Aquello confirmaba lo que el tabernero le había dicho a él. Iba a resultar más fácil evadir a gente de la zona, soldados contratados por funcionarios del gobierno, que a profesionales del Ministerio de Asuntos Exteriores. En los dos días que estaba concediéndole a madame Lefevre para que alistara sus cosas, iba a aprovechar para observar la rutina de los vigilantes y decidir cuándo y cómo sacarla de allí si las autoridades se negaban a dejarla partir.

–¿Piensa que voy a poder saldar las cuentas con la casera y marcharme como si nada, equipaje en mano?

–¿Preferiría escapar por la ventana a medianoche? –contestó, divertido.

–A usted le ha ido bien el balcón. Quizás sería prudente anticiparse a una posible oposición. Podría disfrazarme para que ni la casera ni los hombres que vigilan desde la esquina se dieran cuenta de mi partida en un primer momento.

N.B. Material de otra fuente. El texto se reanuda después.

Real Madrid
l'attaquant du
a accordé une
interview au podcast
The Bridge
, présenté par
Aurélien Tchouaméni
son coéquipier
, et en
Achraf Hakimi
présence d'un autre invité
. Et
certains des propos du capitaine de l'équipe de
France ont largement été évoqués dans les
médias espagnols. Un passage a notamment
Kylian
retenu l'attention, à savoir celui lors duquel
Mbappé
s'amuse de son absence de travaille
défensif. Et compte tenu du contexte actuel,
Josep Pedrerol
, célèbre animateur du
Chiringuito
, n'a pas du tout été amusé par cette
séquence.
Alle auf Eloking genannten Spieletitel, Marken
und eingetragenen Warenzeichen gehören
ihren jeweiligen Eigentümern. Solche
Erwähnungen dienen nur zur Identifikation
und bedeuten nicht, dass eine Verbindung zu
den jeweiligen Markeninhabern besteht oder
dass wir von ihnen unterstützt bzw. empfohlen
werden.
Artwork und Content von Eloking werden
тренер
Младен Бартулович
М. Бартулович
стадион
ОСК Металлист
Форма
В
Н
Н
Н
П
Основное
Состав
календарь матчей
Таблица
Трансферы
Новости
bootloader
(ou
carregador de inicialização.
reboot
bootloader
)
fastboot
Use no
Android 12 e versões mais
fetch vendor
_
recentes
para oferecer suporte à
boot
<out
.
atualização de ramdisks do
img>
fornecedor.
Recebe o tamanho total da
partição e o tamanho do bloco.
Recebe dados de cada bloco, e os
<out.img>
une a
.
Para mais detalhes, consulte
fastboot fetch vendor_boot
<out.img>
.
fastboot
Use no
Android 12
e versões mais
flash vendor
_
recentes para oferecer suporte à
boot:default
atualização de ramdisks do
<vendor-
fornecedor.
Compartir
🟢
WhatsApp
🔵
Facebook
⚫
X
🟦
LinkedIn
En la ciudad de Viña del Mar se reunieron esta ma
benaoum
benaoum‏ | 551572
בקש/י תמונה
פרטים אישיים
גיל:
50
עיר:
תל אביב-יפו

Aunque a aquellas alturas no debería sorprenderle nada de lo que ella dijera, su proposición le tomó por sorpresa.

–¿Quiere huir disfrazada? Qué educación tan peculiar le dan los franceses a sus anfitrionas diplomáticas.

–Francia ha estado en guerra desde antes de que usted y yo naciéramos, monsieur. La gente de todos los estratos sociales ha tenido que aprender trucos para sobrevivir.

Estaba claro que ella había tenido que hacerlo, teniendo en cuenta que su propio primo la había dejado abandonada en una capital extranjera.

–¿Qué es lo que sugiere que hagamos, madame?